Action item:
Please write out all of the entries beneath this line exactly, skipping the pictures.

** Opening Provided records block **

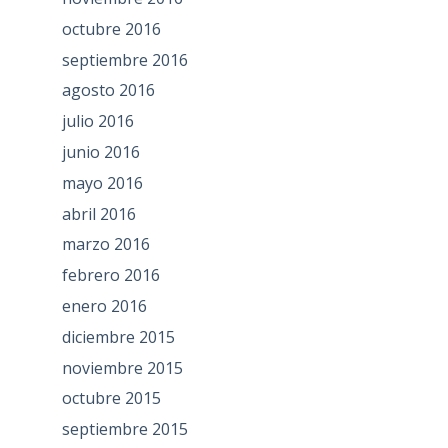
octubre 2016
septiembre 2016
agosto 2016
julio 2016
junio 2016
mayo 2016
abril 2016
marzo 2016
febrero 2016
enero 2016
diciembre 2015
noviembre 2015
octubre 2015
septiembre 2015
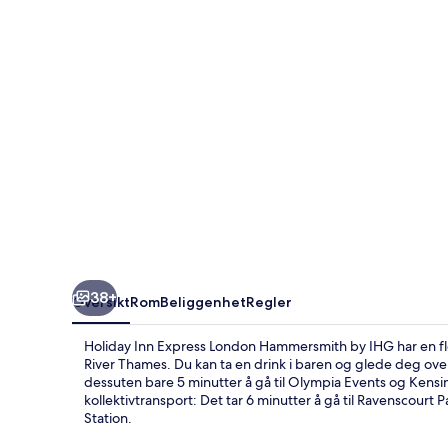
Hammersmith
by
IHG
38+
Oversikt
Rom
Beliggenhet
Regler
Holiday Inn Express London Hammersmith by IHG har en fl
River Thames. Du kan ta en drink i baren og glede deg over i
dessuten bare 5 minutter å gå til Olympia Events og Kensing
kollektivtransport: Det tar 6 minutter å gå til Ravenscour
Station.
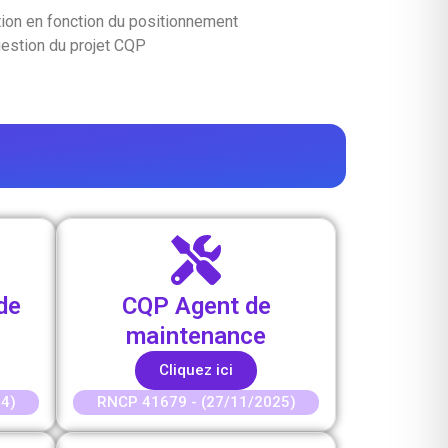
tion en fonction du positionnement
estion du projet CQP
de
CQP Agent de
maintenance
Cliquez ici
4)
RNCP 41679 - (27/11/2025)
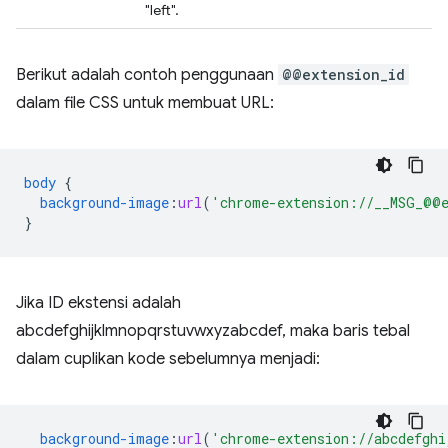
"left".
Berikut adalah contoh penggunaan
@@extension_id
dalam file CSS untuk membuat URL:
body
{
background-image
:
url
(
'chrome-extension://__MSG_@@e
}
Jika ID ekstensi adalah
abcdefghijklmnopqrstuvwxyzabcdef, maka baris tebal
dalam cuplikan kode sebelumnya menjadi:
background-image
:
url
(
'chrome-extension://abcdefghi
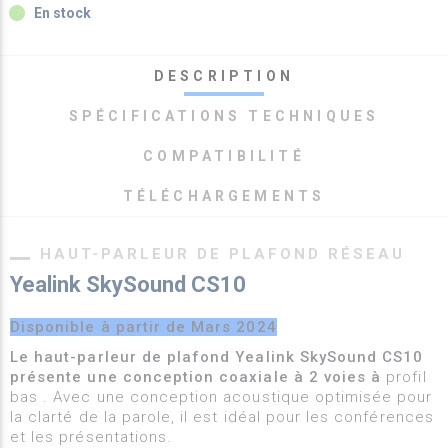
fiber_manual_record
En stock
DESCRIPTION
SPÉCIFICATIONS TECHNIQUES
COMPATIBILITÉ
TÉLÉCHARGEMENTS
HAUT-PARLEUR DE PLAFOND RÉSEAU
Yealink SkySound CS10
Disponible à partir de Mars 2024
Le haut-parleur de plafond Yealink SkySound CS10
présente une conception coaxiale à 2 voies à
profil
bas . Avec une conception acoustique optimisée pour
la clarté de la parole, il est idéal pour les conférences
et les présentations.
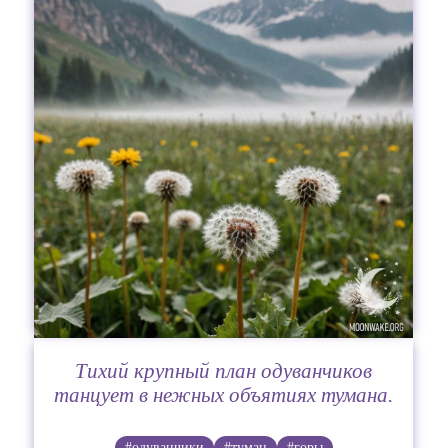
Тихий крупный план одуванчиков
танцует в нежных объятиях тумана.
#одуванчики
#туман
#горы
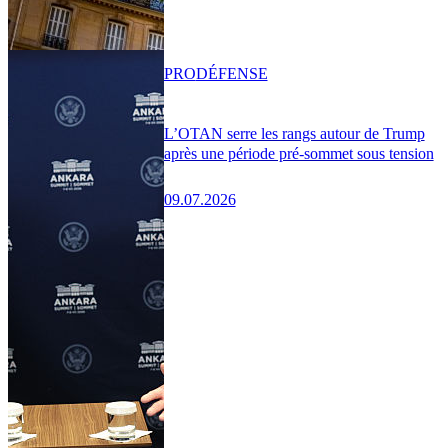
PRO
DÉFENSE
L’OTAN serre les rangs autour de Trump
après une période pré-sommet sous tension
09.07.2026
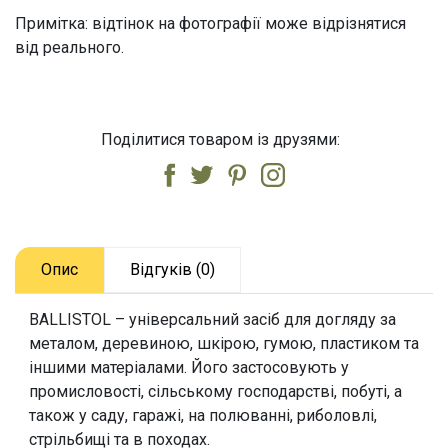
Примітка: відтінок на фотографії може відрізнятися
від реального.
Поділитися товаром із друзями:
Опис
Відгуків (0)
BALLISTOL – універсальний засіб для догляду за
металом, деревиною, шкірою, гумою, пластиком та
іншими матеріалами. Його застосовують у
промисловості, сільському господарстві, побуті, а
також у саду, гаражі, на полюванні, риболовлі,
стрільбищі та в походах.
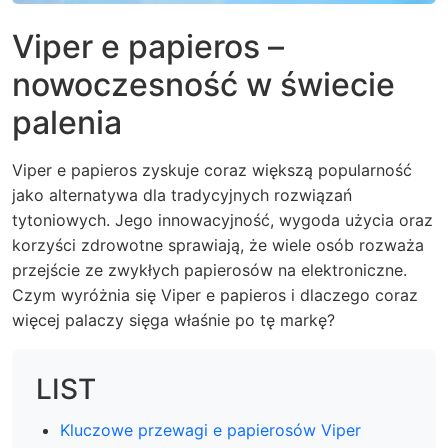
Viper e papieros –
nowoczesność w świecie
palenia
Viper e papieros zyskuje coraz większą popularność
jako alternatywa dla tradycyjnych rozwiązań
tytoniowych. Jego innowacyjność, wygoda użycia oraz
korzyści zdrowotne sprawiają, że wiele osób rozważa
przejście ze zwykłych papierosów na elektroniczne.
Czym wyróżnia się Viper e papieros i dlaczego coraz
więcej palaczy sięga właśnie po tę markę?
LIST
Kluczowe przewagi e papierosów Viper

** Closing Provided records block **

Response area:
octubre 2016
septiembre 2016
agosto 2016
julio 2016
junio 2016
mayo 2016
abril 2016
marzo 2016
febrero 2016
enero 2016
diciembre 2015
noviembre 2015
octubre 2015
septiembre 2015
Hammersmith
by
IHG
38+
Oversikt
Rom
Beliggenhet
Regler
Holiday Inn Express London Hammersmith by IHG har en fl
River Thames. Du kan ta en drink i baren og glede deg over i
dessuten bare 5 minutter å gå til Olympia Events og Kensing
kollektivtransport: Det tar 6 minutter å gå til Ravenscour
Station.
tion en fonction du positionnement
estion du projet CQP
de
CQP Agent de
maintenance
Cliquez ici
4)
RNCP 41679 - (27/11/2025)
"left".
Berikut adalah contoh penggunaan
@@extension_id
dalam file CSS untuk membuat URL:
body
{
background-image
:
url
(
'chrome-extension://__MSG_@@e
}
Jika ID ekstensi adalah
abcdefghijklmnopqrstuvwxyzabcdef, maka baris tebal
dalam cuplikan kode sebelumnya menjadi:
background-image
:
url
(
'chrome-extension://abcdefghi
fiber_manual_record
En stock
DESCRIPTION
SPÉCIFICATIONS TECHNIQUES
COMPATIBILITÉ
TÉLÉCHARGEMENTS
HAUT-PARLEUR DE PLAFOND RÉSEAU
Yealink SkySound CS10
Disponible à partir de Mars 2024
Le haut-parleur de plafond Yealink SkySound CS10
présente une conception coaxiale à 2 voies à
profil
bas . Avec une conception acoustique optimisée pour
la clarté de la parole, il est idéal pour les conférences
et les présentations.
Тихий крупный план одуванчиков
танцует в нежных объятиях тумана.
#одуванчики
#туман
#горы
PRO
DÉFENSE
L’OTAN serre les rangs autour de Trump
après une période pré-sommet sous tension
09.07.2026
Примітка: відтінок на фотографії може відрізнятися
від реального.
Поділитися товаром із друзями:
Опис
Відгуків (0)
BALLISTOL – універсальний засіб для догляду за
металом, деревиною, шкірою, гумою, пластиком та
іншими матеріалами. Його застосовують у
промисловості, сільському господарстві, побуті, а
також у саду, гаражі, на полюванні, риболовлі,
стрільбищі та в походах.
Viper e papieros –
nowoczesność w świecie
palenia
Viper e papieros zyskuje coraz większą popularność
jako alternatywa dla tradycyjnych rozwiązań
tytoniowych. Jego innowacyjność, wygoda użycia oraz
korzyści zdrowotne sprawiają, że wiele osób rozważa
przejście ze zwykłych papierosów na elektroniczne.
Czym wyróżnia się Viper e papieros i dlaczego coraz
więcej palaczy sięga właśnie po tę markę?
LIST
Kluczowe przewagi e papierosów Viper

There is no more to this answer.